Monday, October 8, 2012

The Rage of a Privileged Class

The New Yorker did a recent piece on why the super-rich feel victimized by Obama, even though they are economically doing quite well.  Their basic answer is that Obama criticizes them instead of praising them as "job creators,"  and that speaking ill of the rich and powerful is divisive and amounts to class warfare.  Needless to say, they don't see anything divisive or class warfare in dividing the country into "makers and takers," "people who work for a living and people who vote for a living," or Romney saying of 47% of the country, "I'll never convince them that they should take personal responsibility and care for their lives."

Felix Salmon commenting on the article, is unconvinced.  He is unconvinced that it is anything as superficial that the super-rich can't bear to be criticized. After all, the worst Obama has said about them pales in comparison to what they have said about him.  (One financier compared Obama's attempt to eliminate their preferential taxation to Hitler's invasion of Poland).  

Instead, Salmon sees three main reasons so many billionaires are outraged at Obama.  One is that the outrage is largely confined to the financial sector.  Another is that they really, really like Romney who is, after all, one of their own, and that they have to justify their passion for Romney with a countervaling hatred toward Obama.  I am less convinced on that one.  After all, this hatred began well before Romney had locked up the Republican nomination.
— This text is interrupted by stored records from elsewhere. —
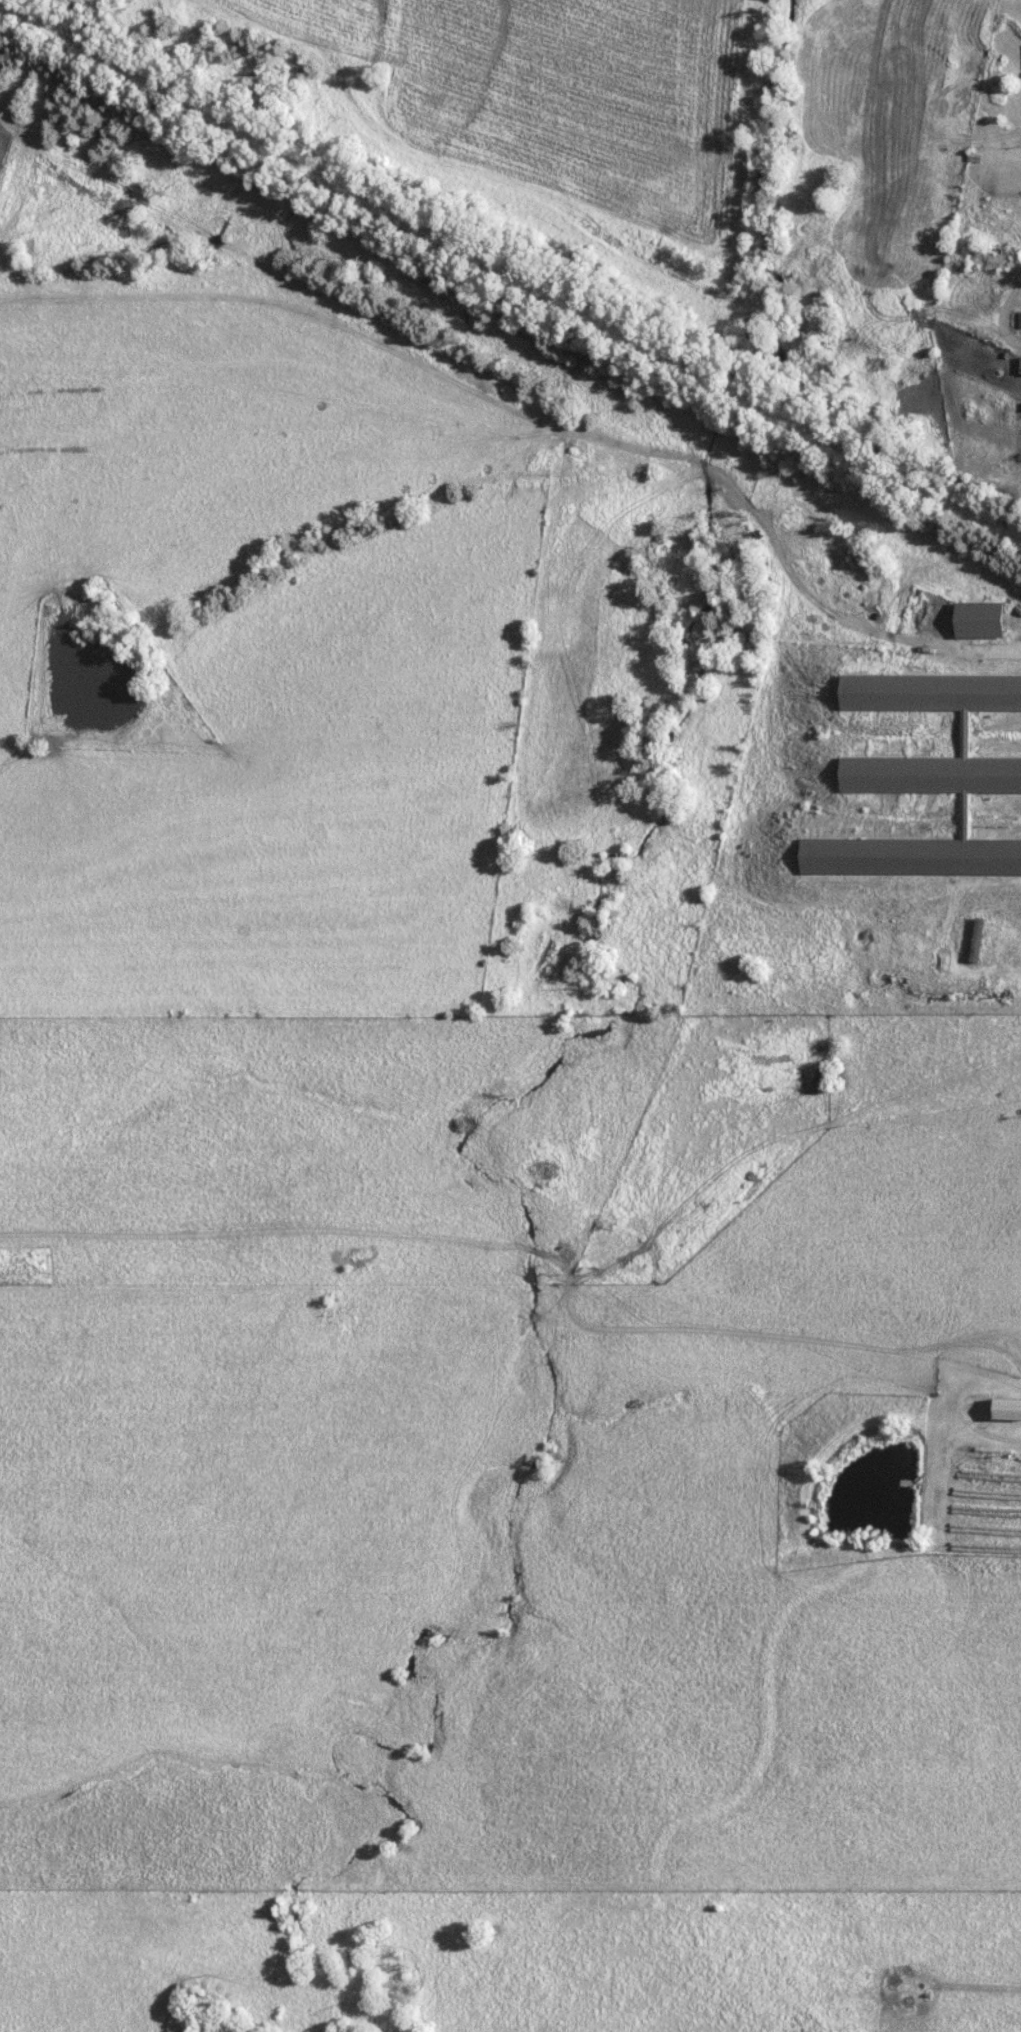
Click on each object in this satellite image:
building: (1019, 323)
building: (1019, 366)
building: (977, 620)
building: (923, 779)
building: (975, 939)
building: (1005, 1408)
building: (905, 2013)

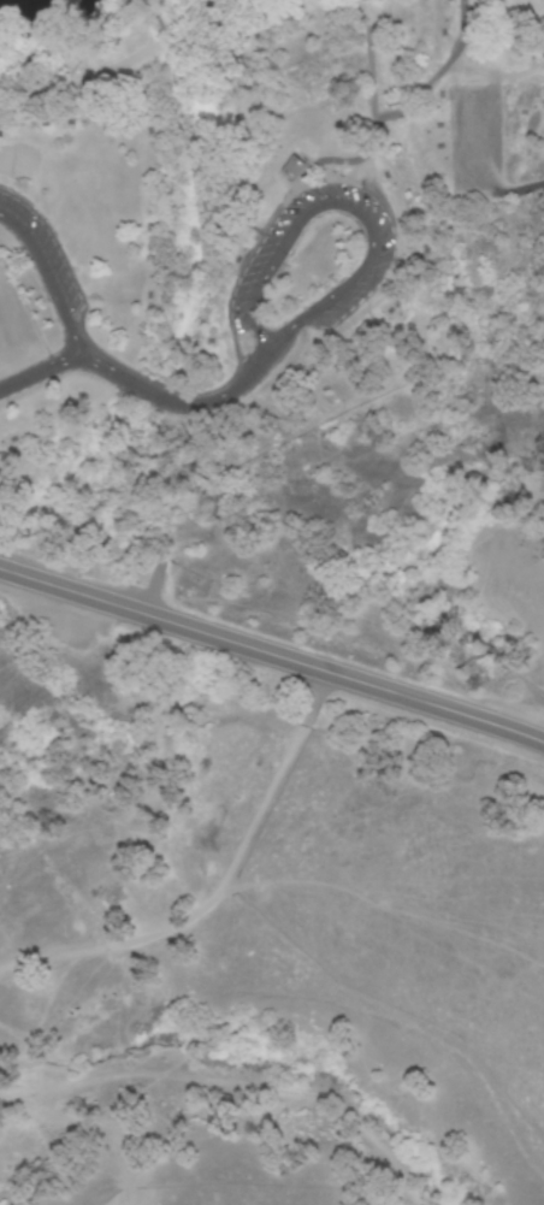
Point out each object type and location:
river: (51, 8)
building: (291, 170)
road: (349, 211)
parking lot: (312, 264)
parking lot: (33, 281)
road: (47, 284)
park: (284, 315)
road: (142, 388)
road: (272, 654)
road: (219, 887)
More plausible and appalling is the final answer.  Salmon points out that Wall Street strongly supported Obama in 2008.  Various reasons have been suggested why this was so -- that Obama resembled Wall Street's financiers in background and education, or that Wall Street is socially liberal and therefore dislikes Republicans.  But Salmon believes that hard self-interest was at work.  Obama, far more than McCain, recognized just how serious the financial crisis was, and financiers were confident his team would do whatever was necessary to prevent the financial system from collapsing.  McCain inspired no such confidence.  But once the financial crisis was over and profits came back, they saw no reason for anything to change from before the crisis.  They certainly didn't see themselves as bearing any blame for the crisis, or the crisis as grounds for stronger regulations.  That's crazy talk!
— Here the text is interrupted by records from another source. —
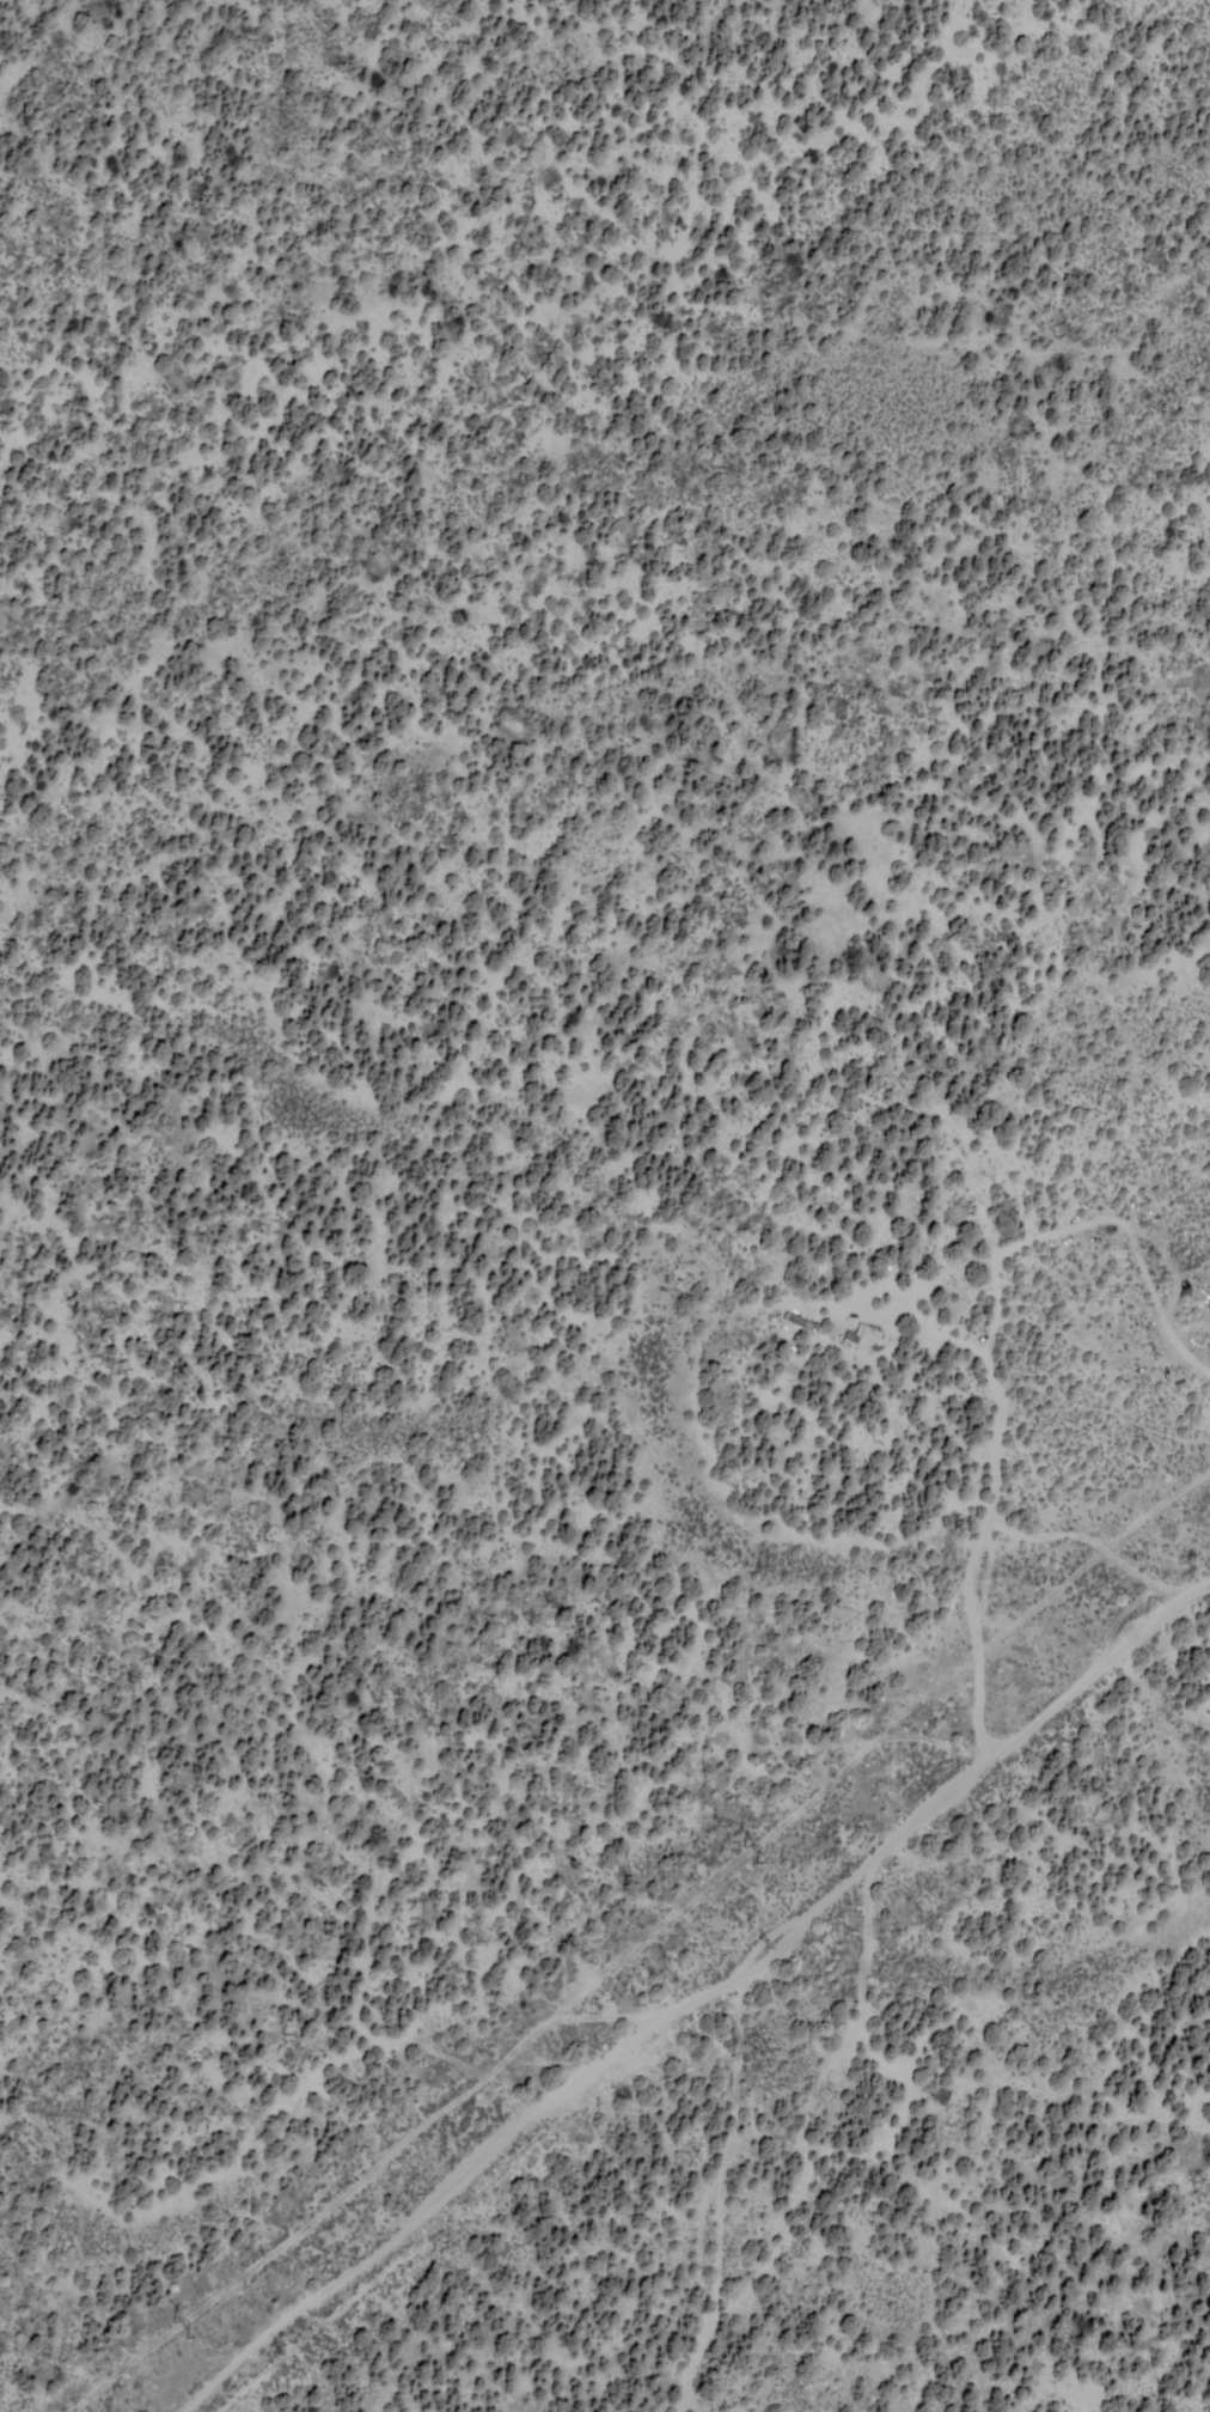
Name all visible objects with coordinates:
power tower: (742, 1856)
power tower: (771, 1944)
road: (664, 1955)
power tower: (175, 2329)
power tower: (277, 2348)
In other words, the two political parties hold two ideologically consistent views about finance.  Democrats fear financial crashes and will bail out the banking system, but in return want tougher regulations to prevent a repeat performance.  Republicans want to leave things to the free market -- let banks do as they please and if they fail, so be it.  (Presumably they think that a serious financial crisis will scare enough sense into the surviving banks to prevent a repeat performance).  So financiers respond to this in the most economically rational way possible -- support Republicans in good times and Democrats in bad times.  Then they can run riot all they want and be bailed out if they run into trouble.  This is a great deal for banks, but understandably unpopular with everyone else.
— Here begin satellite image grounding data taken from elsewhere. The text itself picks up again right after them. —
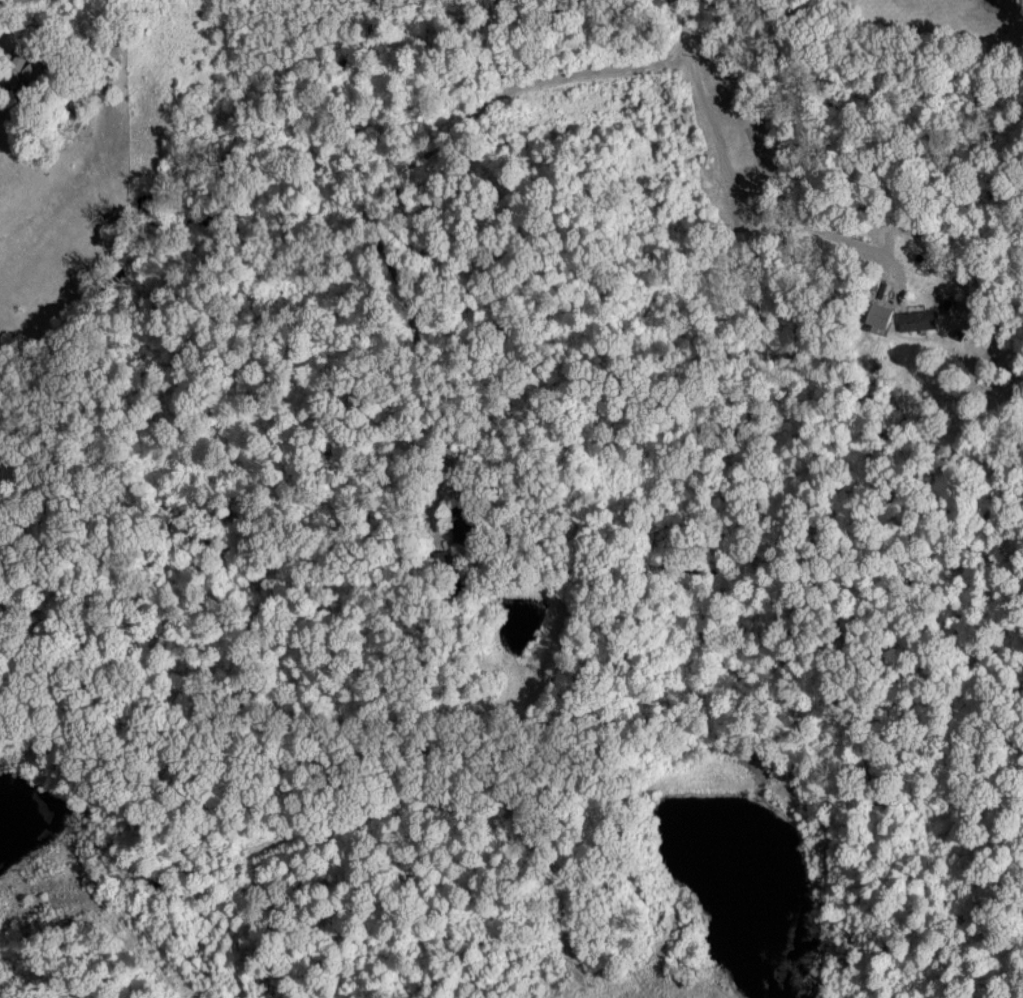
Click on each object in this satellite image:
road: (10, 3)
road: (737, 187)
road: (383, 188)
building: (877, 314)
building: (915, 319)

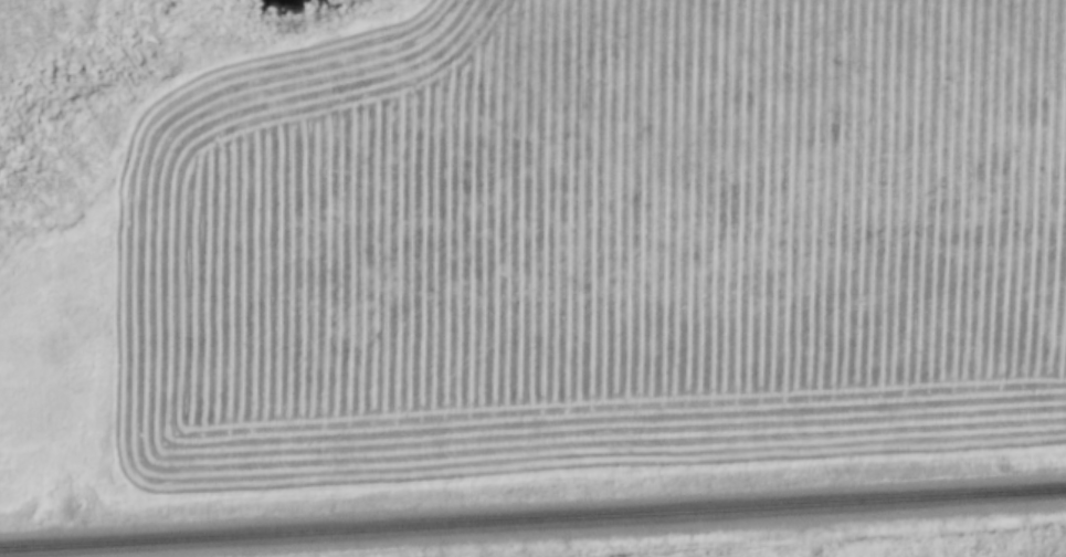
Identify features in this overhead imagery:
railway: (533, 522)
This is possible, but maybe we should be taking bankers at their word, that they hate Obama because they resent being criticized.  Quite simply, they are economic royalists.  They believe that, as agents of the free market, they must be treated for all intents and purposes as infallible, and that no lesser mortals have the right to criticize them. Obama is a lesser mortal.  One of the bankers said that he had never worked a day in his life.  When called on it, it turned out that he meant Obama "never made payroll.  He's never built anything."  In other words, if you do not run a business, you are not really "working" and certainly don't have the right to criticize people who do.  Or, to paraphrase Colonel Jessup's rant, "I have neither the time nor the inclination to explain myself to a man who walks and sleeps under the blanket of the very wealth I provide and then questions the manner in which I provide it.  I'd rather you just said thank you."  That, I suspect, is what really lies at the root of it all.